The obvious point to make – and this applies to all the sports properties we monitor – is that good performances on the pitch typically translate into Buzz (chatter amongst the public). And strong performances by England in the Six Nations and by the British and Irish Lions on tour in New Zealand have definitely got people talking. (We’re not forgetting Scotland, Ireland and Wales here – but since the bulk of the UK’s population lies in England, it strongly influences overall Buzz).
And success on the field doesn’t just drive positive Buzz amongst existing fans. It also attracts new ones. Take a look at the chart below, which shows that more and more people think they will realistically attend a Six Nations game. The graph, which starts just as Eddie Jones was appointed England coach, will be the envy of many rightsholders.
The tournament has come a long way since 1997 when, because of contractual disputes following professionalisation, it briefly became the Four Nations. It’s consistently high entertainment levels and long-term terrestrial TV deals have allowed it to flourish.
Indeed, UEFA’s Club Licensing Benchmarking Report marks the tournament down as achieving the highest average levels of attendance of any sports event in the world, with nearly 4,000 more spectators per match than the NFL.
For the British and Irish Lions, the picture around its popularity is more complex.
The side tours only every four years, TV rights are held by a subscription broadcaster and the time differences for tours can make watching games less than straightforward.
Yet the Lions make people talk. And watch. This year’s first Test games became the second and third most-watched non-soccer sports events on UK subscription TV ever.
The tour’s popularity as a property is naturally cyclical (it last hit these heights in 2013, when it went to Australia). So part of its popularity this year is driven by its scarcity value. And the performance of both properties is buoyed by them involving national sides – which typically attract a wider audience, beyond pure sports fans.

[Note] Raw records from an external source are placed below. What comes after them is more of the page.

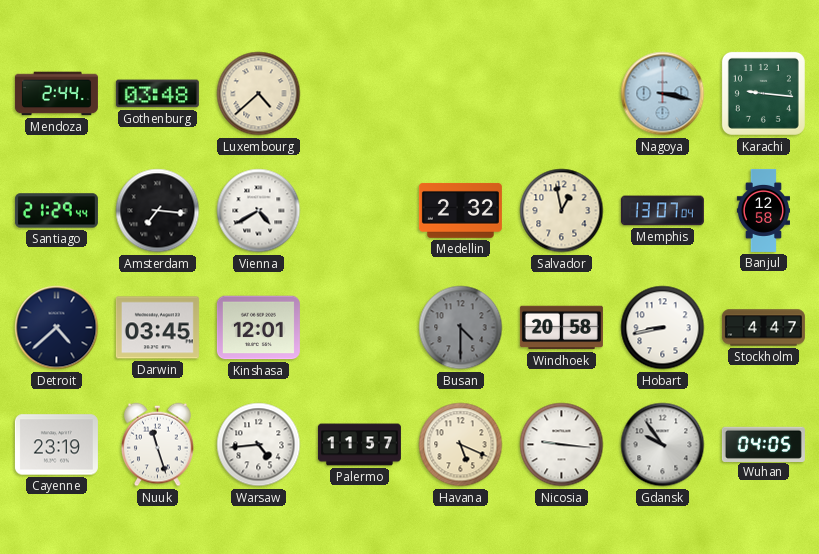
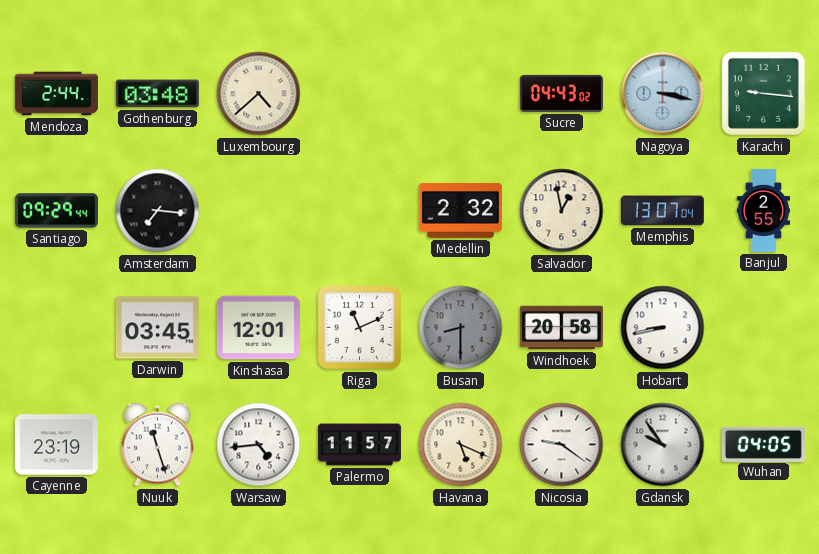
Sucre: none -> 04:43
Santiago: 21:29 -> 09:29
Vienna: 4:40 -> none
Banjul: 12:58 -> 2:55
Detroit: 4:38 -> none
Riga: none -> 11:11
Busan: 4:30 -> 8:30
Stockholm: 4:47 -> none
Nicosia: 9:16 -> 9:21
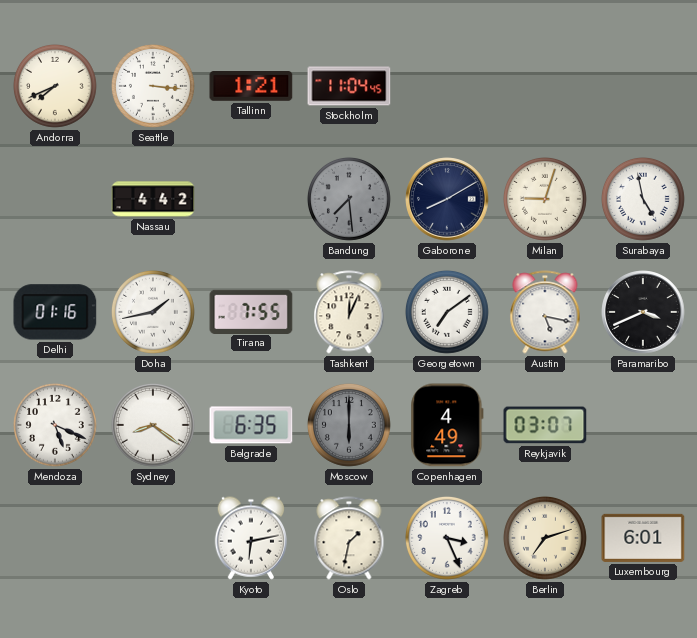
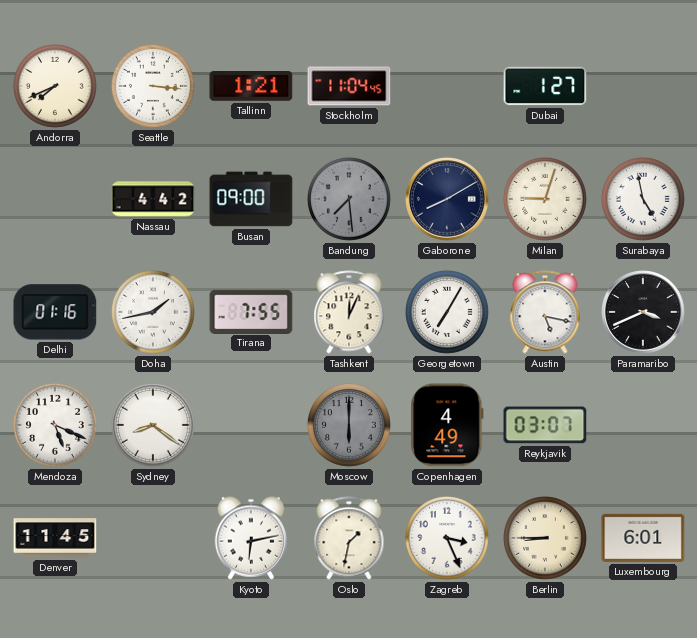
Dubai: none -> 1:27
Busan: none -> 09:00
Georgetown: 7:09 -> 7:05
Belgrade: 6:35 -> none
Denver: none -> 11:45
Berlin: 7:12 -> 8:45
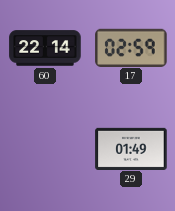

Yet I have a sense, informed by the data we collect every day, that rugby as a sport is hitting a critical mass in the UK and is a good bet for sponsors.
Its good governance (and avoidance of major scandals); the broad appeal of its role models; a perception that, as a sport, it offers both value for money and prestige; and the upscale demographics of fans all set it apart from many of its competitors.
As our Buzz Report indisputably shows, people are talking about rugby and for all the right reasons.